Oh damn, I meant to add in that thing that makes code show up properly.  Hang on.  Ah – the Syntax Highlighter plugin by Alex Gorbatchev should work.  It does!  Excellent.

Here are the steps you want to take, in plain-ish English:

  1. Download the Superfish plugin.
  2. Upload the plugin to your template directory (it needs to be unzipped either before or after upload obvs) – I renamed the folder “Superfish-1.4.8” to “superfish”.
  3. In your wp_nav_menu bit (in header.php or wherever), use ‘menu_class’ => ‘sf-menu sf-vertical’ eg:
    wp_nav_menu( array( ‘sort_column’ => ‘menu_order’, ‘menu_class’ => ‘sf-menu sf-vertical’, ‘theme_location’ => ‘primary-menu’ ) );  — this is what needed to be edited. Change ‘theme_location’ to ‘menu’ to get the right menu.
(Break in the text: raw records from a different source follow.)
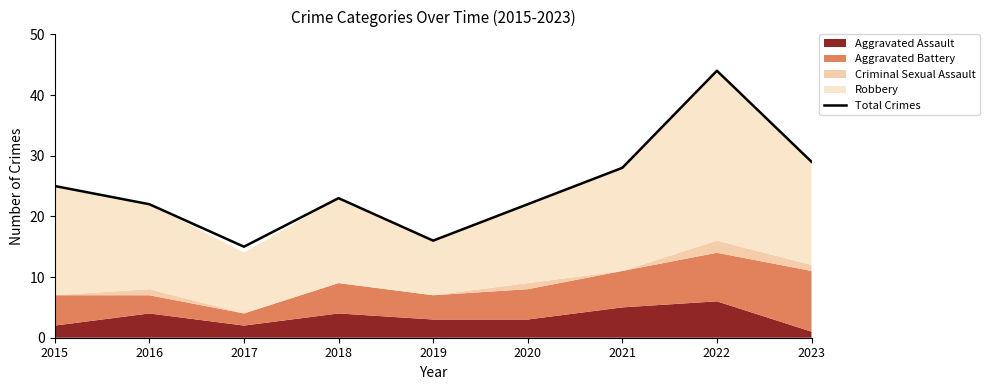

What is the value of the 3rd point from the left?

15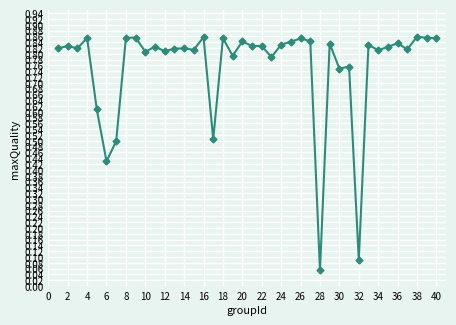

What is the sum of all values?

30.3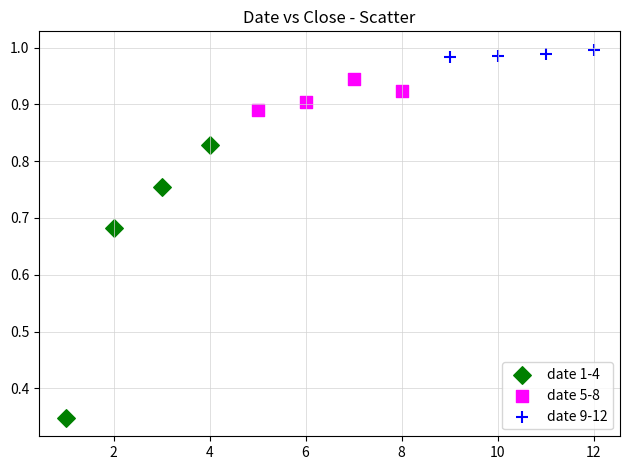

Which series reaches the maximum Y coordinate?

date 9-12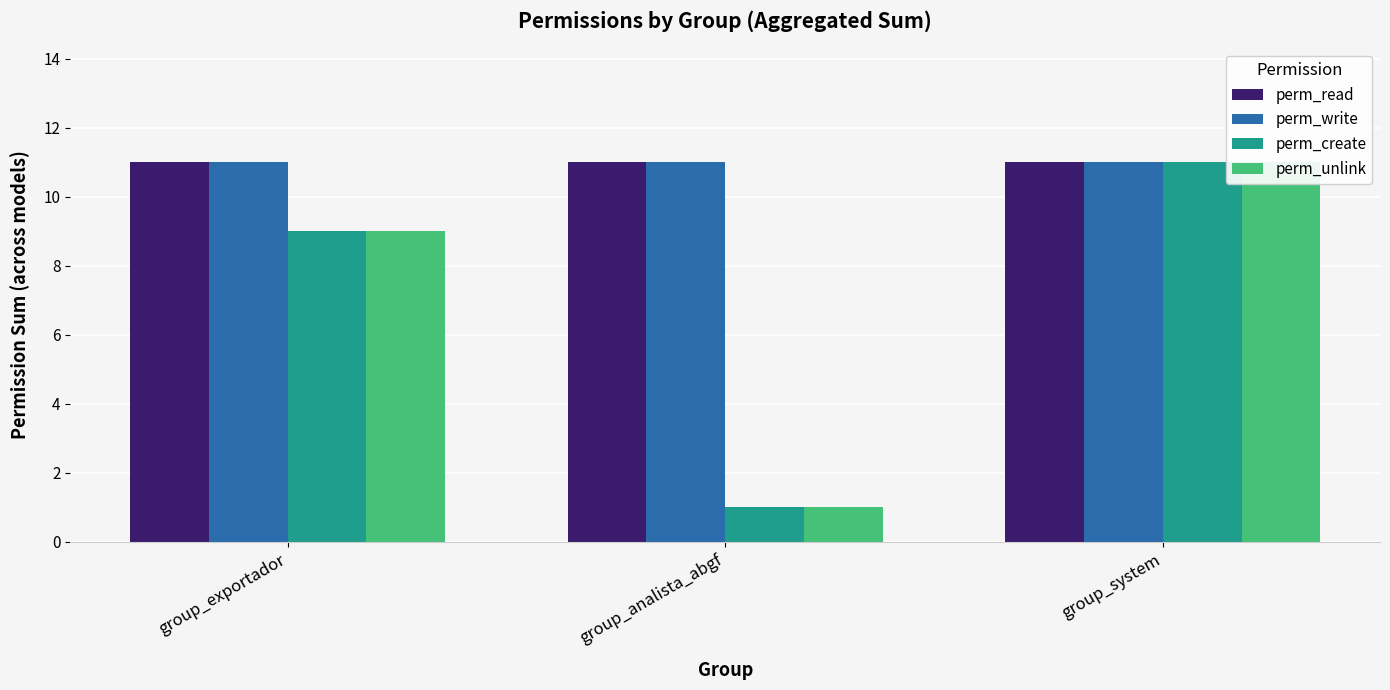

What is the maximum value for perm_create?

11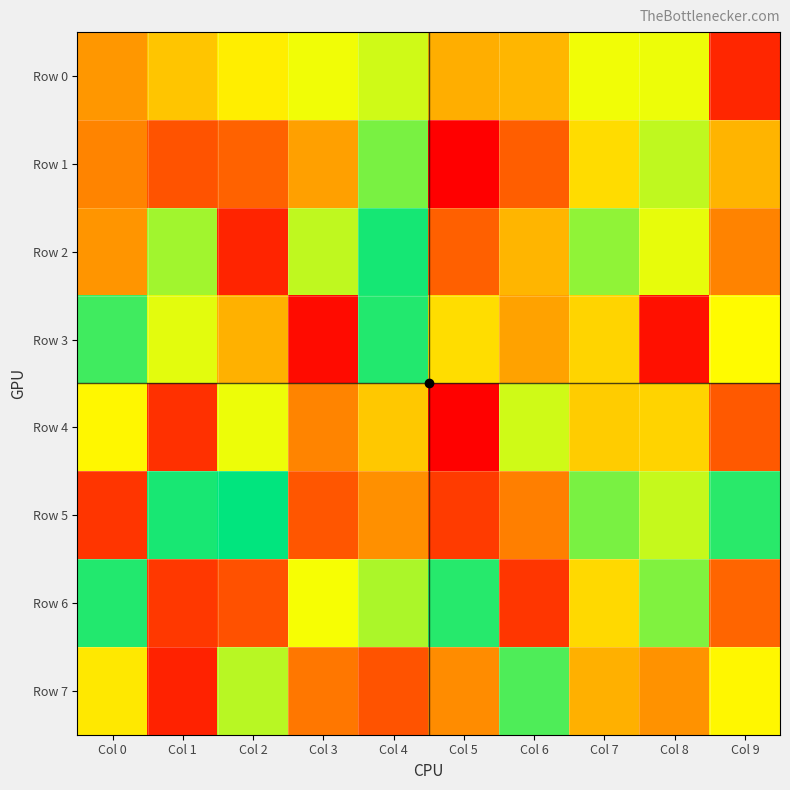

What is the maximum value shown in the chart?

997741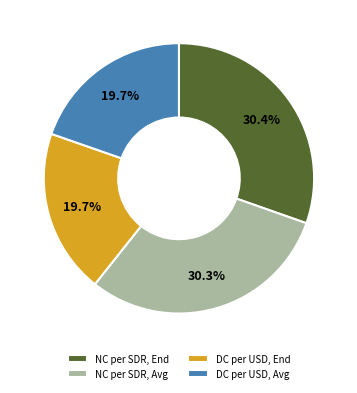

Count the number of slices in the pie.

4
Below is correct sample code.

    wp_nav_menu( array( 'sort_column' => 'menu_order', 'menu_class' => 'sf-menu sf-vertical', 'menu' => 'primary-menu' ) ); 

    I’m using a custom nav menu, ‘primary-menu’ – don’t just copy and paste the above.
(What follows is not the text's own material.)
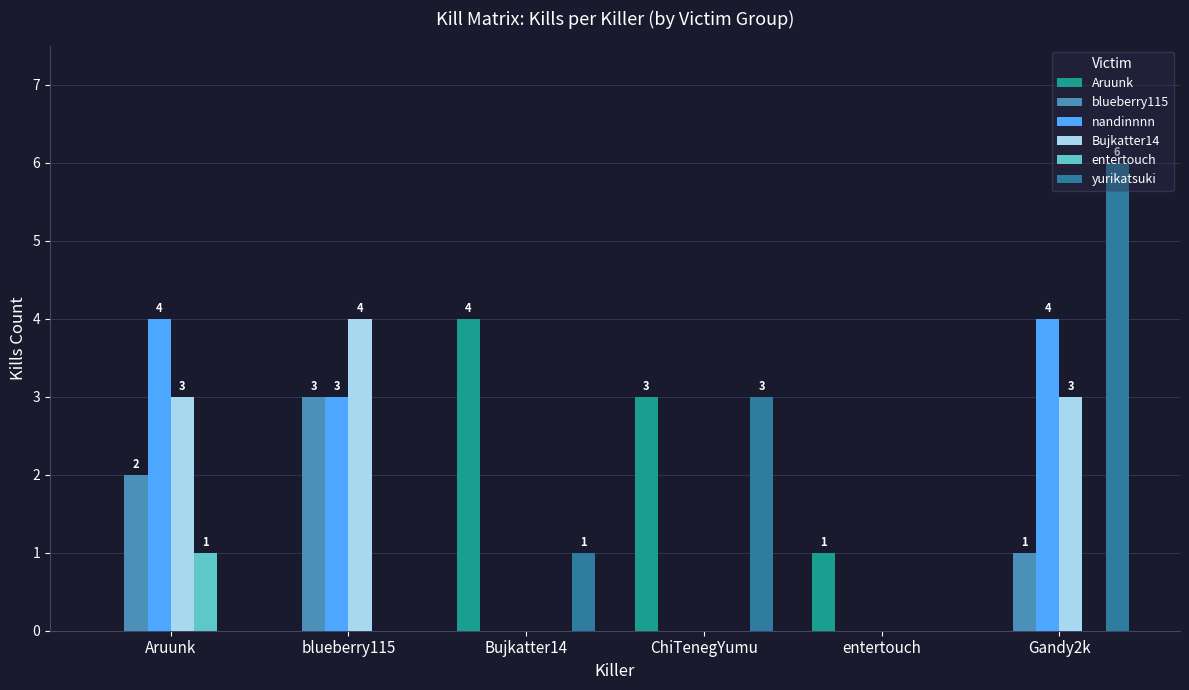

Which series changed the most between blueberry115 and entertouch?

Bujkatter14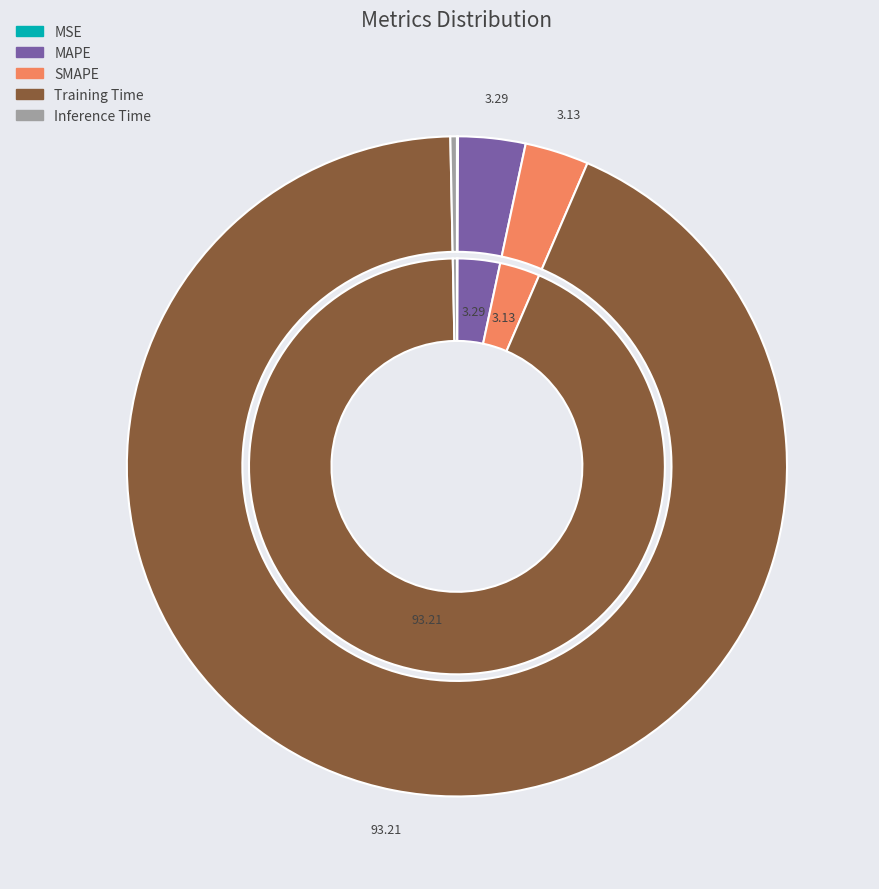

Does any single category account for the majority?

Yes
  4. Make a file with the following – mine is named jqsf.js (taken from this support thread) – and upload to your superfish (or whatever you’ve named it)/js directory
    animation: {height:'show'},   // slide-down effect without fade-in
    delay:     1200               // 1.2 second delay on mouseout

    This initialises Superfish and is where you can change the animation options and various bits and bobs.  It’s good fun to play with these.

  5. In your template’s style.css file, disable / delete any and all styles relating to the navigation lists – you can add them back later when it’s working.  (Setting a width on the ul caused mine to break which is easy enough to fix but took a while to figure out.)
  6. Add the following to your functions.php file – this assumes you’ve named the directories and files the same as I did.  This is, in large part, taken from Kavin’s tutorial mentioned above. He goes through it more thoroughly, so have a look there if you have questions.
    //jQuery Insert From Google - via
    if (!is_admin()) add_action("wp_enqueue_scripts", "my_jquery_enqueue", 11);
    function my_jquery_enqueue() {
    $scriptdir=get_bloginfo( 'template_url' );
    wp_register_script('jquery', "http" . ($_SERVER['SERVER_PORT'] == 443 ? "s" : "") . "://", false, null);// Register the Superfish javascript file
    wp_register_script( 'superfish', $scriptdir.'/superfish/js/superfish.js', false, '1.4.8');// Register the file you made that initialises Superfish
    wp_register_script( 'jqsf', $scriptdir.'/superfish/js/jqsf.js', false);// Now the superfish CSS - you need superfish.css AND superfish-vertical for the vertical menu
    wp_register_style( 'superfish-css', $scriptdir.'/superfish/css/superfish.css', false, '1.4.8');
    wp_register_style( 'superfish-vertical-css', $scriptdir.'/superfish/css/superfish-vertical.css', false);//Put all the scripts and styles in the header where they belong

And that’s it.  You should have a working vertical menu.  You’ll need to style it – just edit the superfish.css style.  It’s well annotated, so you shouldn’t have any trouble.  The site I used this on is not yet ready for public consumption, but I will update this post when it is.

1 comment

  1. Looks like this blog may be forgotten, but I just want to say thanks for this post. Helped me get suckerfish menus working in WordPress. There are many tutorials on doing this, but this one is one of the easiest to follow.